Cooperative Autonomous Mobile Marine Geophysical Sensing Using Robust Formation Control Theory

The development of autonomous vehicles has revolutionized geophysical sensing. Many emerging applications require deployment of a large fleet of unmanned vehicles moving collectively in a formation constrained to maintain a fixed geometric shape while maneuvering. Such a restriction can be quite challenging for underwater platforms where GPS signals are unavailable and alternative localization strategies can be rather costly. In this context, we consider two research problems: (1) Design a control algorithm which guarantees that the fleet maintains the desired formation positions at all time within a user-specified acceptable tolerance without access to a global coordinate system. (2) Assuming that a fraction of the sensors may fail randomly, select a robust network topology for node communication that guarantees that the surviving sensors maintain the desired formation positions.

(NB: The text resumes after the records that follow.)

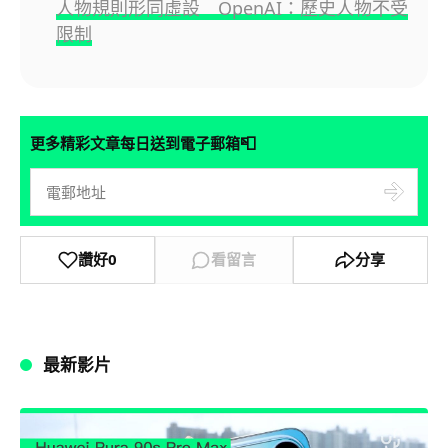
人物規則形同虛設 OpenAI：歷史人物不受
限制
📮
更多精彩文章每日送到電子郵箱
讚好
0
看留言
分享
最新影片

To address the first question, we propose a leader-following displacement-based formation control law which corrects the trajectory of each vehicle based on the relative errors in position and velocity signals collected through communication with its neighbors. We analyze the resulting dynamic system, prove its ability to achieve the required performance specifications, demonstrate its feasibility through numerical simulations, and compare the results with other approaches reported in the literature. Our algorithm can accommodate a large number of network topologies representing various ways in which neighboring nodes can communicate. To select the most robust topology, we derive a formula based on graph theory to specify the number of "crossline" communication links needed to guarantee that the fleet maintains its formation shape, given an expected number of node failures. We illustrate feasibility via several numerical simulations. Our framework is pertinent to a diverse set of underwater sensing applications, but for concreteness we use a streamer-free mobile marine seismic survey as an illustrative example. The approach can be tailored to handle a wide spectrum of hardware constraints in terms of motion control, communication capacity, power requirements, etc., and will thus contribute to the efficiency of future autonomous sensing capabilities.